The Organization for Security and Cooperation in Europe should deploy observers and gunfire-locator systems around Nagorno-Karabakh in order to minimize ceasefire violations there, a senior French government official said on Monday.
Visiting Yerevan, France’s Secretary of State for European Affairs Harlem Desir said this is essential for preventing a repeat of heavy fighting between Armenian and Azerbaijani forces that broke out along the Karabakh “line of contact” on April 2.
The hostilities, which Russia helped to stop on April 5, left the conflicting parties on the brink of a full-scale war.
“Our position is as follows: the ceasefire must be observed and there need to be mechanisms that would allow for that,” Desir said after talks with President Serzh Sarkisian and Foreign Minister Edward Nalbandian.
“By mechanisms I mean [permanent OSCE] observers and electronic surveillance systems,” he told reporters. “There needs to be human and electronic monitoring that would allow us to verify compliance with the ceasefire regime every second.”
“We would be able to have objective information about every instance of ceasefire violation,” he said.
Over 80 members of the U.S. House of Representatives in October called for these and other safeguards against truce violations in a joint letter sent to James Warlick, Washington’s chief Karabakh negotiator, in October.
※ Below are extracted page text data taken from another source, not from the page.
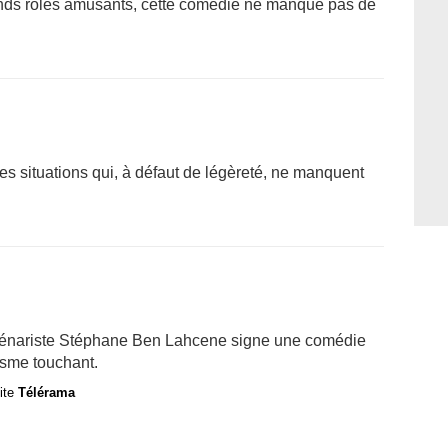
conds rôles amusants, cette comédie ne manque pas de
s situations qui, à défaut de légèreté, ne manquent
 scénariste Stéphane Ben Lahcene signe une comédie
isme touchant.
site
Télérama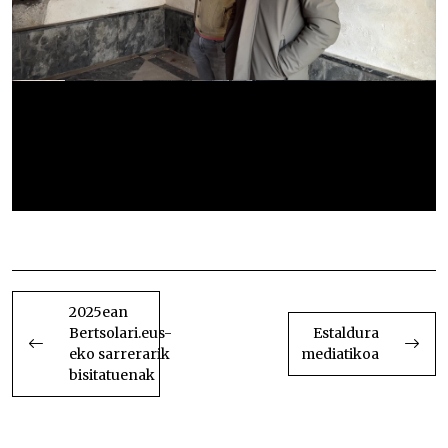
Unai Mendizabal eta Julio Soto, Abaltzisketan
BIDALKETETAN
ZEHAR
2025ean
Bertsolari.eus-
Estaldura
NABIGATU
eko sarrerarik
mediatikoa
bisitatuenak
Warlick reportedly backed them.
Warlick and fellow diplomats from Russia and France co-chairing the OSCE Minsk Group co-chairs have long been urging the conflicting parties to withdraw their snipers and agree to a mechanism for international investigations of armed incidents. These measures are backed by Armenia but rejected by Azerbaijan. Azerbaijani President Ilham Aliyev said last month that they would only reinforce the status quo favoring the Armenian side.
Desir, who will hold talks with Aliyev in Baku on Tuesday, reaffirmed France’s view that the Karabakh conflict cannot be ended militarily. He said the parties should seek instead a peaceful settlement based on the mediating powers’ Basic Principles.
The framework peace accord proposed by them envisages Armenian withdrawal from virtually all districts around Karabakh in return for a future referendum on the disputed territory’s status.